Each line with the string "denote" is to be copied from the records below.
○ ○ ○ ○ ○
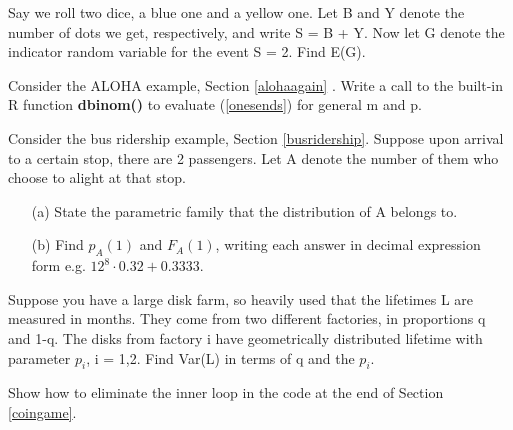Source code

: \oneproblem
Say we roll two dice, a blue one and a yellow one.  Let B
and Y denote the number of dots we get, respectively, and write S = B +
Y.  Now let G denote the indicator random variable for the event S = 2.  
Find E(G).


\oneproblem Consider the ALOHA example, Section \ref{alohaagain} .
Write a call to the built-in R function {\bf dbinom()} to evaluate
(\ref{onesends}) for general m and p.

\oneproblem Consider the bus ridership example, Section
\ref{busridership}.  Suppose upon arrival to a certain stop, there are 2
passengers.  Let A denote the number of them who choose to alight at
that stop.

\begin{itemize}

\item [(a)] State the parametric family that the distribution of A
belongs to.

\item [(b)] Find $p_A(1)$ and $F_A(1)$, writing each answer in
decimal expression form e.g. $12^8 \cdot 0.32 + 0.3333$.

\end{itemize}

\oneproblem
Suppose you have a large disk farm, so heavily used that the lifetimes L
are measured in months. They come from two different factories, in
proportions q and 1-q. The disks from factory i have geometrically
distributed lifetime with parameter $p_i$, i = 1,2. Find Var(L) in terms of
q and the $p_i$. 

\oneproblem
Show how to eliminate the inner loop in the code at the end of Section
\ref{coingame}.

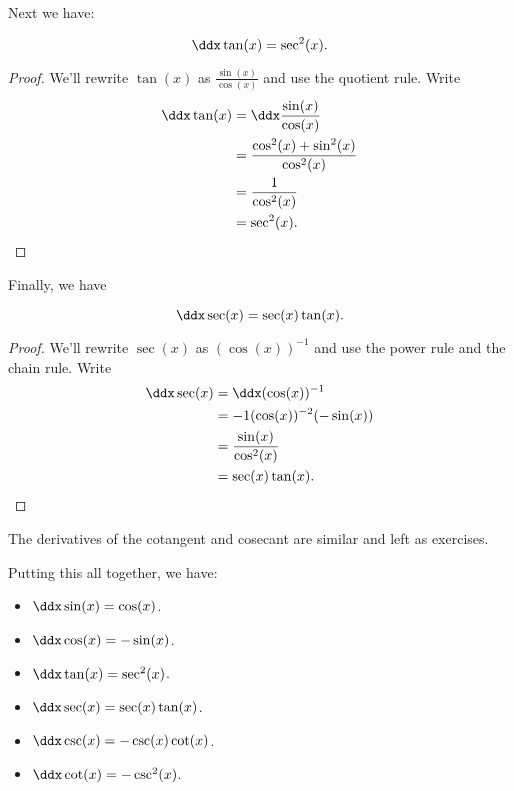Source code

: Next we have:

\begin{theorem}
\[
\ddx \tan(x) = \sec^2(x).
\]
\end{theorem}

\begin{proof}
We'll rewrite $\tan(x)$ as $\frac{\sin(x)}{\cos(x)}$ and use the quotient rule. Write
\begin{align*}
\ddx\tan(x) &= \ddx\frac{\sin(x)}{\cos(x)}\\
&=\frac{\cos^2(x) + \sin^2(x)}{\cos^2(x)}\\
&=\frac{1}{\cos^2(x)}\\
&=\sec^2(x).
\end{align*}
\end{proof}

Finally, we have

\begin{theorem}
\[
\ddx \sec(x) = \sec(x)\tan(x).
\]
\end{theorem}

\begin{proof}
We'll rewrite $\sec(x)$ as $(\cos(x))^{-1}$ and use the power rule and the chain rule. Write
\begin{align*}
\ddx \sec(x) &= \ddx(\cos (x))^{-1}\\
&=-1(\cos(x))^{-2}(-\sin(x)) \\
&= \frac{\sin(x)}{\cos^2(x)} \\
&= \sec(x)\tan(x).
\end{align*}
\end{proof}


The derivatives of the cotangent and cosecant are similar and left as
exercises. 

Putting this all together, we have:

\begin{mainTheorem} \hfil
\begin{itemize}
\item $\ddx \sin(x) = \cos(x)$.
\item $\ddx \cos(x) = -\sin(x)$.
\item $\ddx \tan(x) = \sec^2(x)$.
\item $\ddx \sec(x) = \sec(x)\tan(x)$.
\item $\ddx \csc(x) = -\csc(x)\cot(x)$.
\item $\ddx \cot(x) = -\csc^2(x)$.
\end{itemize}
\end{mainTheorem}


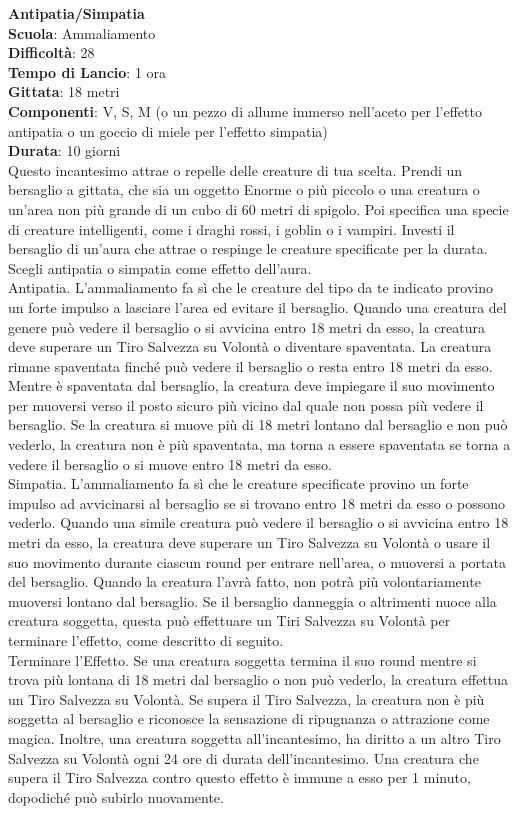 \begin{multicols}{2}
\medskip\textbf{Antipatia/Simpatia}\\
\textbf{Scuola}: Ammaliamento\\
\textbf{Difficoltà}: 28\\
\textbf{Tempo di Lancio}: 1 ora\\
\textbf{Gittata}: 18 metri\\
\textbf{Componenti}: V, S, M (o un pezzo di allume immerso nell'aceto per l'effetto antipatia o un goccio di miele per l'effetto simpatia)\\
\textbf{Durata}: 10 giorni\\
Questo incantesimo attrae o repelle delle creature di tua scelta. Prendi un bersaglio a gittata, che sia un oggetto Enorme o più piccolo o una creatura o un'area non più grande di un cubo di 60 metri di spigolo. Poi specifica una specie di creature intelligenti, come i draghi rossi, i goblin o i vampiri. Investi il bersaglio di un'aura che attrae o respinge le creature specificate per la durata. Scegli antipatia o simpatia come effetto dell'aura.\\
Antipatia. L'ammaliamento fa sì che le creature del tipo da te indicato provino un forte impulso a lasciare l'area ed evitare il bersaglio. Quando una creatura del genere può vedere il bersaglio o si avvicina entro 18 metri da esso, la creatura deve superare un Tiro Salvezza su Volontà o diventare spaventata. La creatura rimane spaventata finché può vedere il bersaglio o resta entro 18 metri da esso. Mentre è spaventata dal bersaglio, la creatura deve impiegare il suo movimento per muoversi verso il posto sicuro più vicino dal quale non possa più vedere il bersaglio. Se la creatura si muove più di 18 metri lontano dal bersaglio e non può vederlo, la creatura non è più spaventata, ma torna a essere spaventata se torna a vedere il bersaglio o si muove entro 18 metri da esso.\\
Simpatia. L'ammaliamento fa sì che le creature specificate provino un forte impulso ad avvicinarsi al bersaglio se si trovano entro 18 metri da esso o possono vederlo. Quando una simile creatura può vedere il bersaglio o si avvicina entro 18 metri da esso, la creatura deve superare un Tiro Salvezza su Volontà o usare il suo movimento durante ciascun round per entrare nell'area, o muoversi a portata del bersaglio. Quando la creatura l'avrà fatto, non potrà più volontariamente muoversi lontano dal bersaglio. Se il bersaglio danneggia o altrimenti nuoce alla creatura soggetta, questa può effettuare un Tiri Salvezza su Volontà per terminare l'effetto, come descritto di seguito.\\
Terminare l'Effetto. Se una creatura soggetta termina il suo round mentre si trova più lontana di 18 metri dal bersaglio o non può vederlo, la creatura effettua un Tiro Salvezza su Volontà. Se supera il Tiro Salvezza, la creatura non è più soggetta al bersaglio e riconosce la sensazione di ripugnanza o attrazione come magica. Inoltre, una creatura soggetta all'incantesimo, ha diritto a un altro Tiro Salvezza su Volontà ogni 24 ore di durata dell'incantesimo. Una creatura che supera il Tiro Salvezza contro questo effetto è immune a esso per 1 minuto, dopodiché può subirlo nuovamente.


\end{multicols}
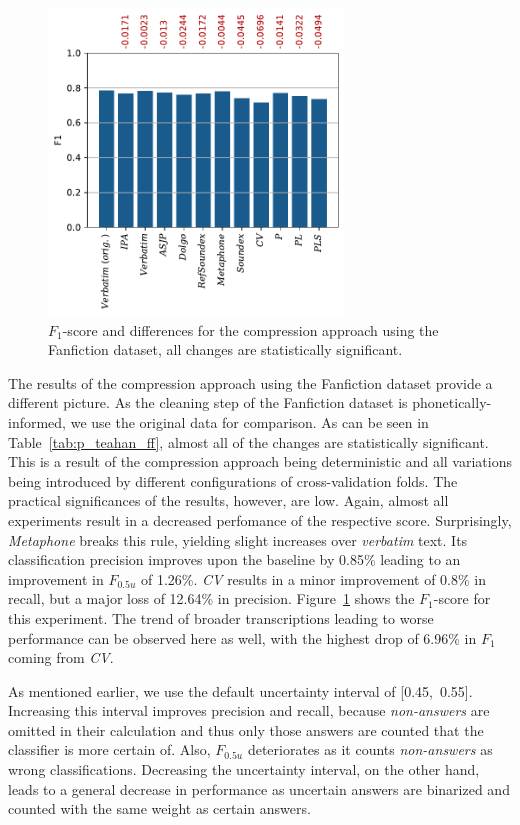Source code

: \begin{figure}
  \centering
  \includegraphics[width=0.7\textwidth]{figures/results_f1_ff_teahan}
  \caption{$F_1$-score and differences for the compression approach using the Fanfiction dataset, all changes are statistically significant.}
  \label{fig:results_f1_ff_teahan}
\end{figure}
The results of the compression approach using the Fanfiction dataset provide a different picture.
As the cleaning step of the Fanfiction dataset is phonetically-informed, we use the original data for comparison.
As can be seen in Table~\ref{tab:p_teahan_ff}, almost all of the changes are statistically significant.
This is a result of the compression approach being deterministic and all variations being introduced by different configurations of cross-validation folds.
The practical significances of the results, however, are low.
Again, almost all experiments result in a decreased perfomance of the respective score.
Surprisingly, \textit{Metaphone} breaks this rule, yielding slight increases over \textit{verbatim} text.
Its classification precision improves upon the baseline by 0.85\% leading to an improvement in $F_{0.5u}$ of 1.26\%.
\textit{CV} results in a minor improvement of 0.8\% in recall, but a major loss of 12.64\% in precision.
Figure~\ref{fig:results_f1_ff_teahan} shows the $F_1$-score for this experiment.
The trend of broader transcriptions leading to worse performance can be observed here as well, with the highest drop of 6.96\% in $F_1$ coming from \textit{CV}.

As mentioned earlier, we use the default uncertainty interval of [0.45,~0.55].
Increasing this interval improves precision and recall, because \textit{non-answers} are omitted in their calculation and thus only those answers are counted that the classifier is more certain of.
Also, $F_{0.5u}$ deteriorates as it counts \textit{non-answers} as wrong classifications.
Decreasing the uncertainty interval, on the other hand, leads to a general decrease in performance as uncertain answers are binarized and counted with the same weight as certain answers.\newline

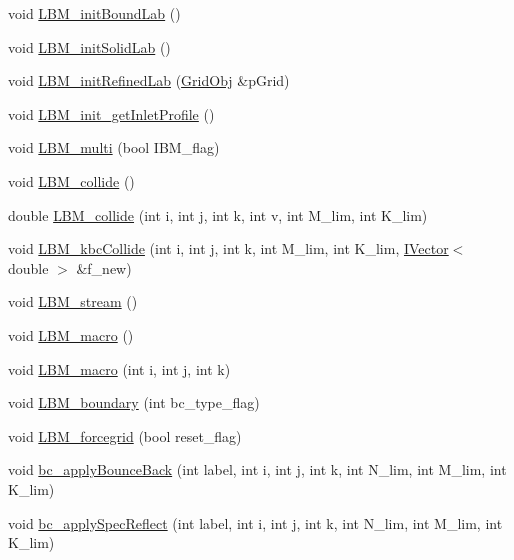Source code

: \begin{DoxyCompactItemize}
\item 
void \hyperlink{class_grid_obj_a4b6edceeda49496365e725eb67931961}{L\+B\+M\+\_\+init\+Bound\+Lab} ()
\item 
void \hyperlink{class_grid_obj_a5dd08730d7cdea576bb4b337786a9bcf}{L\+B\+M\+\_\+init\+Solid\+Lab} ()
\item 
void \hyperlink{class_grid_obj_a3ba133d06625fb576ca0909b946033b2}{L\+B\+M\+\_\+init\+Refined\+Lab} (\hyperlink{class_grid_obj}{Grid\+Obj} \&p\+Grid)
\item 
void \hyperlink{class_grid_obj_a023713976673d029103690a91c5415f9}{L\+B\+M\+\_\+init\+\_\+get\+Inlet\+Profile} ()
\item 
void \hyperlink{class_grid_obj_af9f81ad6b70fb16997ef88f0c19de5b8}{L\+B\+M\+\_\+multi} (bool I\+B\+M\+\_\+flag)
\item 
void \hyperlink{class_grid_obj_a0feb0f9406f626e90c57045350161b22}{L\+B\+M\+\_\+collide} ()
\item 
double \hyperlink{class_grid_obj_ab24eba4c29917ea98cc48b53c2a03a25}{L\+B\+M\+\_\+collide} (int i, int j, int k, int v, int M\+\_\+lim, int K\+\_\+lim)
\item 
void \hyperlink{class_grid_obj_a9f98bf9f34b1b1f2fb31a25fb3061f49}{L\+B\+M\+\_\+kbc\+Collide} (int i, int j, int k, int M\+\_\+lim, int K\+\_\+lim, \hyperlink{class_i_vector}{I\+Vector}$<$ double $>$ \&f\+\_\+new)
\item 
void \hyperlink{class_grid_obj_a5b5cb1f3136da8cbff96955d9c6d9e5b}{L\+B\+M\+\_\+stream} ()
\item 
void \hyperlink{class_grid_obj_a25382158b7747da7c0639aed513ae39c}{L\+B\+M\+\_\+macro} ()
\item 
void \hyperlink{class_grid_obj_ab69942450175d12c75f4b8d33b06c905}{L\+B\+M\+\_\+macro} (int i, int j, int k)
\item 
void \hyperlink{class_grid_obj_a23d89d6111dd46653b2b1f79a5c7fbf1}{L\+B\+M\+\_\+boundary} (int bc\+\_\+type\+\_\+flag)
\item 
void \hyperlink{class_grid_obj_a884b3fc103cf8035438ea8f144bff5bb}{L\+B\+M\+\_\+forcegrid} (bool reset\+\_\+flag)
\item 
void \hyperlink{class_grid_obj_ae10eccc72ee3ef9a9bb730f548b55c89}{bc\+\_\+apply\+Bounce\+Back} (int label, int i, int j, int k, int N\+\_\+lim, int M\+\_\+lim, int K\+\_\+lim)
\item 
void \hyperlink{class_grid_obj_aa91e3f8ae700ac9525f0ad063b1da084}{bc\+\_\+apply\+Spec\+Reflect} (int label, int i, int j, int k, int N\+\_\+lim, int M\+\_\+lim, int K\+\_\+lim)

\end{DoxyCompactItemize}
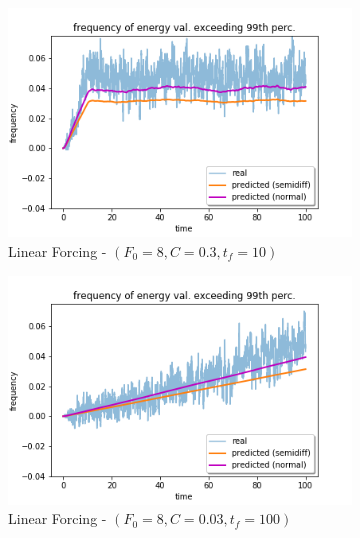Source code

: \documentclass{article}
\begin{document}
\begin{figure}[!ht]
	\centering
	\begin{subfigure}[b]{0.48\textwidth}
		\includegraphics[width=1\linewidth]{fig/pred_energy_exceed_099q_L_03_10_2.png}
		\caption{Linear Forcing - $(F_0=8, C=0.3, t_f=10)$}
		\label{fig:pred_energy_exceed_099q_L_03_10_comp}
	\end{subfigure}%
	\begin{subfigure}[b]{0.48\textwidth}
		\includegraphics[width=1\linewidth]{fig/pred_energy_exceed_099q_L_003_100_2.png}
		\caption{Linear Forcing - $(F_0=8, C=0.03, t_f=100)$}
		\label{fig:pred_energy_exceed_099q_L_003_100_comp}
	\end{subfigure}
	\begin{subfigure}[b]{0.48\textwidth}

\end{subfigure}
\end{figure}
\end{document}

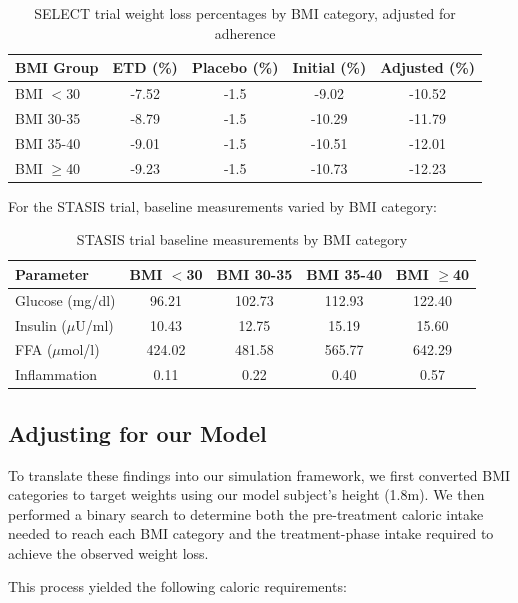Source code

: \begin{table}[h]
\centering
\begin{tabular}{|l|c|c|c|c|}
\hline
\textbf{BMI Group} & \textbf{ETD (\%)} & \textbf{Placebo (\%)} & \textbf{Initial (\%)} & \textbf{Adjusted (\%)} \\
\hline
BMI $<$30 & -7.52 & -1.5 & -9.02 & -10.52 \\
BMI 30-35 & -8.79 & -1.5 & -10.29 & -11.79 \\
BMI 35-40 & -9.01 & -1.5 & -10.51 & -12.01 \\
BMI $\geq$40 & -9.23 & -1.5 & -10.73 & -12.23 \\
\hline
\end{tabular}
\caption{SELECT trial weight loss percentages by BMI category, adjusted for adherence}
\end{table}

For the STASIS trial, baseline measurements varied by BMI category:

\begin{table}[h]
\centering
\begin{tabular}{|l|c|c|c|c|}
\hline
\textbf{Parameter} & \textbf{BMI $<$30} & \textbf{BMI 30-35} & \textbf{BMI 35-40} & \textbf{BMI $\geq$40} \\
\hline
Glucose (mg/dl) & 96.21 & 102.73 & 112.93 & 122.40 \\
Insulin ($\mu$U/ml) & 10.43 & 12.75 & 15.19 & 15.60 \\
FFA ($\mu$mol/l) & 424.02 & 481.58 & 565.77 & 642.29 \\
Inflammation & 0.11 & 0.22 & 0.40 & 0.57 \\
\hline
\end{tabular}
\caption{STASIS trial baseline measurements by BMI category}
\end{table}

\subsection{Adjusting for our Model}
To translate these findings into our simulation framework, we first converted BMI categories to target weights using our model subject's height (1.8m). We then performed a binary search to determine both the pre-treatment caloric intake needed to reach each BMI category and the treatment-phase intake required to achieve the observed weight loss.

This process yielded the following caloric requirements:

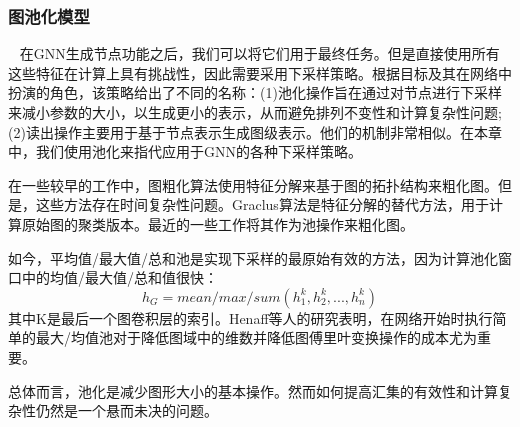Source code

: \subsubsection{图池化模型}
  在GNN生成节点功能之后，我们可以将它们用于最终任务。但是直接使用所有这些特征在计算上具有挑战性，因此需要采用下采样策略。根据目标及其在网络中扮演的角色，该策略给出了不同的名称：(1)池化操作旨在通过对节点进行下采样来减小参数的大小，以生成更小的表示，从而避免排列不变性和计算复杂性问题; (2)读出操作主要用于基于节点表示生成图级表示。他们的机制非常相似。在本章中，我们使用池化来指代应用于GNN的各种下采样策略。

在一些较早的工作中，图粗化算法使用特征分解来基于图的拓扑结构来粗化图。但是，这些方法存在时间复杂性问题。Graclus算法是特征分解的替代方法，用于计算原始图的聚类版本。最近的一些工作将其作为池操作来粗化图。

如今，平均值/最大值/总和池是实现下采样的最原始有效的方法，因为计算池化窗口中的均值/最大值/总和值很快：
\[
h_G=mean/max/sum(h_1^{k},h_2^{k},...,h_n^{k})
\]
其中K是最后一个图卷积层的索引。Henaff等人的研究\cite{henaff2015deep}表明，在网络开始时执行简单的最大/均值池对于降低图域中的维数并降低图傅里叶变换操作的成本尤为重要。

总体而言，池化是减少图形大小的基本操作。然而如何提高汇集的有效性和计算复杂性仍然是一个悬而未决的问题。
○ ○ ○ ○ ○
Task output:
and Y denote the number of dots we get, respectively, and write S = B +
Y.  Now let G denote the indicator random variable for the event S = 2.  
passengers.  Let A denote the number of them who choose to alight at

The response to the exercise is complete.